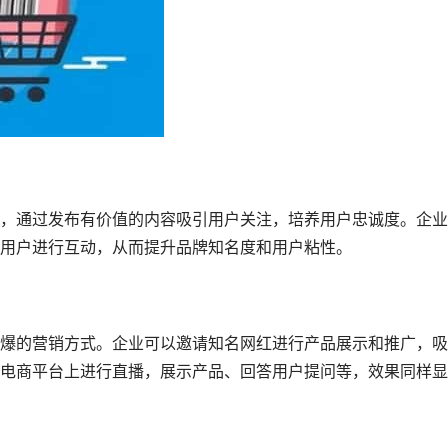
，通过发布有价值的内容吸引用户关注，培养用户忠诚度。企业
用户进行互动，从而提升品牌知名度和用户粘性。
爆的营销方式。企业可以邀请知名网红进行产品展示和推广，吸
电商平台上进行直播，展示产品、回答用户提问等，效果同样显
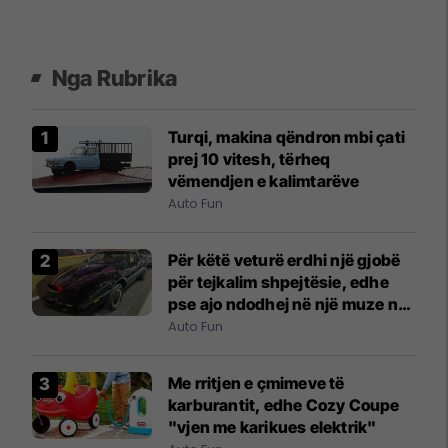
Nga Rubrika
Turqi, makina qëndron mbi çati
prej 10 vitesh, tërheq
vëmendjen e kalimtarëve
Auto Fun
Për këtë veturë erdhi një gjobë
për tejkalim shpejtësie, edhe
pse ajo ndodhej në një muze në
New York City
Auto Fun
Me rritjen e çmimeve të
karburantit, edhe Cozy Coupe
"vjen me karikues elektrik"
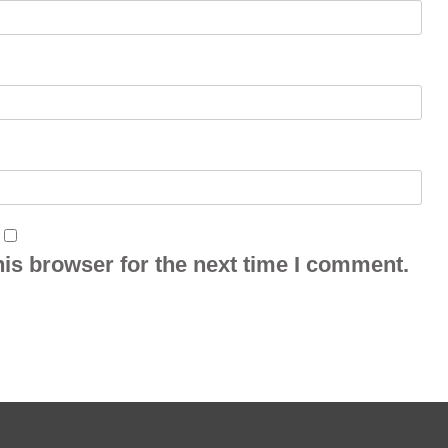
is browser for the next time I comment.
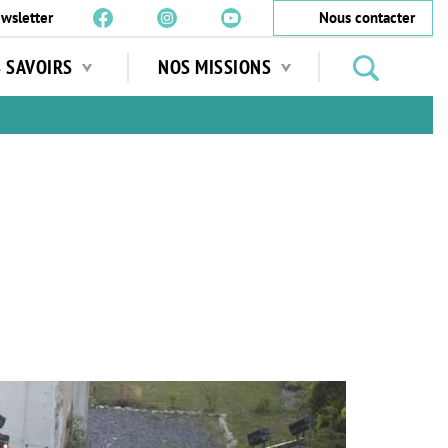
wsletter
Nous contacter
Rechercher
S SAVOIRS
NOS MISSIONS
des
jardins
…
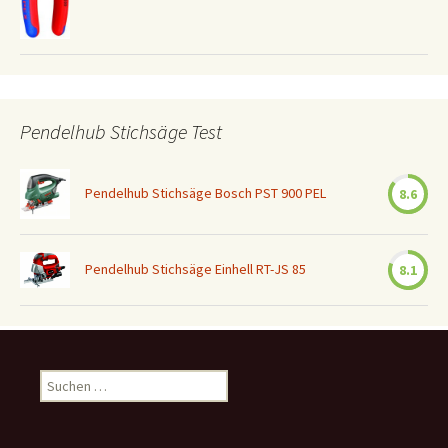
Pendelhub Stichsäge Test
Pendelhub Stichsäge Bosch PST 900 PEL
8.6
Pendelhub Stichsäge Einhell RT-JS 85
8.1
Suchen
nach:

:: Exercise goal ::
Only lines from the one holding "prej 10 vitesh, tërheq" through the last line of the entries above are wanted, both ends included, each retyped exactly; no pictures.

:: Exercise response ::
prej 10 vitesh, tërheq
vëmendjen e kalimtarëve
Auto Fun
Për këtë veturë erdhi një gjobë
për tejkalim shpejtësie, edhe
pse ajo ndodhej në një muze në
New York City
Auto Fun
Me rritjen e çmimeve të
karburantit, edhe Cozy Coupe
"vjen me karikues elektrik"
is browser for the next time I comment.
wsletter
Nous contacter
Rechercher
S SAVOIRS
NOS MISSIONS
des
jardins
…
Pendelhub Stichsäge Test
Pendelhub Stichsäge Bosch PST 900 PEL
8.6
Pendelhub Stichsäge Einhell RT-JS 85
8.1
Suchen
nach:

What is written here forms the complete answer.